DIRECTIONS:
Nothing outside the range is wanted. Repeat exactly the lines below from the one with "Informazioni sul controllo" through the one with "ere d'acqua".

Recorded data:
####################
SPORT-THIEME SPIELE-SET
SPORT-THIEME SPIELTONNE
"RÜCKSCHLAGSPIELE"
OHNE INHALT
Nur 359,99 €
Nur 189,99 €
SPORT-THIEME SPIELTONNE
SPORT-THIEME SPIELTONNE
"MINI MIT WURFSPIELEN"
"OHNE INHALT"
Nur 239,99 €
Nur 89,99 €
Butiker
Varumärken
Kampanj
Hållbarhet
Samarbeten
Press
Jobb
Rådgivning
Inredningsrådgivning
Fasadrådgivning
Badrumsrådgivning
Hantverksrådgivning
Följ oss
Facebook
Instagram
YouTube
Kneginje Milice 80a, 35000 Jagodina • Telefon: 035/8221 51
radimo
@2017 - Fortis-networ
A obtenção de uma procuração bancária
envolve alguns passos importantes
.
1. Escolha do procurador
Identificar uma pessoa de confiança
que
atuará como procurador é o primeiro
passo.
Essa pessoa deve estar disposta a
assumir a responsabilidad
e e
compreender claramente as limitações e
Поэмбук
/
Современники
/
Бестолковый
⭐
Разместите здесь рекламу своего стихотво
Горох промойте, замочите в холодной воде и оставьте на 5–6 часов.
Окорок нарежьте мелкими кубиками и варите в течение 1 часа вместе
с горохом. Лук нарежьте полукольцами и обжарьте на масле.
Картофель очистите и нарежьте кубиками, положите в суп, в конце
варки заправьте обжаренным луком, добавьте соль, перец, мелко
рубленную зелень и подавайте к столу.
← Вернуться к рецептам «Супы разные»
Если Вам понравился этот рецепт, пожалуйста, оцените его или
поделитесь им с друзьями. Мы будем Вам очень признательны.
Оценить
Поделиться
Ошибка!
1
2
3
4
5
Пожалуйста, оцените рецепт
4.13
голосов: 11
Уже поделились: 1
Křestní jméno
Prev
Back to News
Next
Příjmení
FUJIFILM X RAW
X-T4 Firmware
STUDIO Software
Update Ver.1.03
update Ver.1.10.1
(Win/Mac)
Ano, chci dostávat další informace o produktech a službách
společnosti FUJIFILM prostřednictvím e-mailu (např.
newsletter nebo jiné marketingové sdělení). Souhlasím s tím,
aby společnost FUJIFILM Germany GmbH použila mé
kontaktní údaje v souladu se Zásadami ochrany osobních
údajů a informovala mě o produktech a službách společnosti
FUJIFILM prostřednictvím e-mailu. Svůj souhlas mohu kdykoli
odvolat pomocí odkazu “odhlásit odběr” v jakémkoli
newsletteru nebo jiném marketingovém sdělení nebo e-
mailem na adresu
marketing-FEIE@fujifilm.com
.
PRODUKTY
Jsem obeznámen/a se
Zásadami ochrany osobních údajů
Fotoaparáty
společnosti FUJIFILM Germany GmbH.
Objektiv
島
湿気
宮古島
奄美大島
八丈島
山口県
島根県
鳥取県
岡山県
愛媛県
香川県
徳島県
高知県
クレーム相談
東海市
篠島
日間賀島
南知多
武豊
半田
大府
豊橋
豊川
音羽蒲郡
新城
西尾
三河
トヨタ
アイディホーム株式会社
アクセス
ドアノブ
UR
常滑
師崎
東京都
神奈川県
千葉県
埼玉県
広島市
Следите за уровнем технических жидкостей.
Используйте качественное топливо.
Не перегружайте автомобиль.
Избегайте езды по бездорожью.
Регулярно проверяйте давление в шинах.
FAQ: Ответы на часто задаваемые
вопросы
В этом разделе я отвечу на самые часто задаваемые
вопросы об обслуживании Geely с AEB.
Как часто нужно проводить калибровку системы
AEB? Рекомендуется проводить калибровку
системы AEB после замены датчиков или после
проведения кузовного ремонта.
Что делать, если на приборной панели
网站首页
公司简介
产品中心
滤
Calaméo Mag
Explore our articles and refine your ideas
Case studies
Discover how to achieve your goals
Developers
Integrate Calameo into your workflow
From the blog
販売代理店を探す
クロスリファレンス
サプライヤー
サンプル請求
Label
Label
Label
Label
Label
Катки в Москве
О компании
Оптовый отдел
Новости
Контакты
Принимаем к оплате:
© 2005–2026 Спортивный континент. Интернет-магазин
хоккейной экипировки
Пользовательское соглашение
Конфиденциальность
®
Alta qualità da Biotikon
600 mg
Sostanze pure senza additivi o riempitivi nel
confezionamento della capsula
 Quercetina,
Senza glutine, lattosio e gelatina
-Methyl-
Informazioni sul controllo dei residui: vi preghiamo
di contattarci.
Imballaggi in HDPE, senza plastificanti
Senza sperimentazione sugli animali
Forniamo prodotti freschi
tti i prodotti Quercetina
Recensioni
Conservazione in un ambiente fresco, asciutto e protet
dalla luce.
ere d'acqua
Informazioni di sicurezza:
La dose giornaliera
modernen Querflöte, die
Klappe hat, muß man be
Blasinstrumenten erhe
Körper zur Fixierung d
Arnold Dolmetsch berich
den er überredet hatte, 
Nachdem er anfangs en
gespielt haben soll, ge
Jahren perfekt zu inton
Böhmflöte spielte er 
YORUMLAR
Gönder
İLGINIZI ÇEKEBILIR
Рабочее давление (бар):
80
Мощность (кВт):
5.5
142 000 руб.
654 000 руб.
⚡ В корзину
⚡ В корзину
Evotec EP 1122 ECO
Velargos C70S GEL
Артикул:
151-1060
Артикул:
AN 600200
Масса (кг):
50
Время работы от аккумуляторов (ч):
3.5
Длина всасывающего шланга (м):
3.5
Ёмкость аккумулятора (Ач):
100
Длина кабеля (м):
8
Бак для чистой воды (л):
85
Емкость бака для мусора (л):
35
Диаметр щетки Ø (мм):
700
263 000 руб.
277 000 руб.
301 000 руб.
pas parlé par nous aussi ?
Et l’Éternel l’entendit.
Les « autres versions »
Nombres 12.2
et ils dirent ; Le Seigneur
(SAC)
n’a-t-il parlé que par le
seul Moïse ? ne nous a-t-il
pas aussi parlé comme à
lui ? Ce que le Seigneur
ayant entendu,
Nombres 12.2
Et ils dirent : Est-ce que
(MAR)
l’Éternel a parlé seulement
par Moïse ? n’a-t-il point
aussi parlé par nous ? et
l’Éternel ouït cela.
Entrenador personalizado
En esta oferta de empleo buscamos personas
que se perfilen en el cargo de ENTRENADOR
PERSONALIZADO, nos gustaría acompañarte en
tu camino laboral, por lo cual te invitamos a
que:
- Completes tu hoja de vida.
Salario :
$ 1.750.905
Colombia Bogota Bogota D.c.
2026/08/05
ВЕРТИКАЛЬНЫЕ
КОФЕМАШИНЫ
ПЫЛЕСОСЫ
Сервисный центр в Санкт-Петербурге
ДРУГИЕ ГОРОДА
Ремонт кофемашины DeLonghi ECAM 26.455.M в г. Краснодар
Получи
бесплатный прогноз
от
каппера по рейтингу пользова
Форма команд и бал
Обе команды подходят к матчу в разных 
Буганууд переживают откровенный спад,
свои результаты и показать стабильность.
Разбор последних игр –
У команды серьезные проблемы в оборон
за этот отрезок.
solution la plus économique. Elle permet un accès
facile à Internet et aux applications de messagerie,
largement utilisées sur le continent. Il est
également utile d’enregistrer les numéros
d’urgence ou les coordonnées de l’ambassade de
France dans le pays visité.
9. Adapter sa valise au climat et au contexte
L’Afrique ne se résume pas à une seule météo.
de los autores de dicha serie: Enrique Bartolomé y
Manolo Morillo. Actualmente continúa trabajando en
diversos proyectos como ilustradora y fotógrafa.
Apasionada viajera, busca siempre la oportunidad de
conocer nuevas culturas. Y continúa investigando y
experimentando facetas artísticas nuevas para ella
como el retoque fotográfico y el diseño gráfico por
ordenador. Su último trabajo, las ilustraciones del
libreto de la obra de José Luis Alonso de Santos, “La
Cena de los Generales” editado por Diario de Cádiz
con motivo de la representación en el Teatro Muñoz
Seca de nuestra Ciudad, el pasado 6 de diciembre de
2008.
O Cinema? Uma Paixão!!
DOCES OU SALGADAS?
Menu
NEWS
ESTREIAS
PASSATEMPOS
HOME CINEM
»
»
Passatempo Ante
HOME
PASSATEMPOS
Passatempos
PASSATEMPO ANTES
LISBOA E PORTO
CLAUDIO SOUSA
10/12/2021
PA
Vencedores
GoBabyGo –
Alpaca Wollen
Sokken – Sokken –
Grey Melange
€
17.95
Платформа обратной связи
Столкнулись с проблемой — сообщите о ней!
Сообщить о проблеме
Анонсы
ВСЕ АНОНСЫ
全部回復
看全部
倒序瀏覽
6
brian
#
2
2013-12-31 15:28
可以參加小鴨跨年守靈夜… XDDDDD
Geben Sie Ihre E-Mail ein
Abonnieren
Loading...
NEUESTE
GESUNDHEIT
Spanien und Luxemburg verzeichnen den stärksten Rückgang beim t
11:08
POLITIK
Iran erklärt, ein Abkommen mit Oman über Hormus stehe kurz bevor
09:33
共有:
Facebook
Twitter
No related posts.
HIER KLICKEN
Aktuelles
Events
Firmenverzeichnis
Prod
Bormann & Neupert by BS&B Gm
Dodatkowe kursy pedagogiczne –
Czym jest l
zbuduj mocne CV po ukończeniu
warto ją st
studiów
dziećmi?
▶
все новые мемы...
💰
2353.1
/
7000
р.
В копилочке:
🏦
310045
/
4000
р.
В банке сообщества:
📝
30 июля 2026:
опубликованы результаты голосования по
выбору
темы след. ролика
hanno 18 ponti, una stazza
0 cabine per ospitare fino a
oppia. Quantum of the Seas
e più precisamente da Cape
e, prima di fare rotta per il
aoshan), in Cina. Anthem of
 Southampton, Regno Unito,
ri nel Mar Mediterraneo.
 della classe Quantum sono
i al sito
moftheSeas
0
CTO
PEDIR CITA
####################
RESPONSE BELOW:
Informazioni sul controllo dei residui: vi preghiamo
di contattarci.
Imballaggi in HDPE, senza plastificanti
Senza sperimentazione sugli animali
Forniamo prodotti freschi
tti i prodotti Quercetina
Recensioni
Conservazione in un ambiente fresco, asciutto e protet
dalla luce.
ere d'acqua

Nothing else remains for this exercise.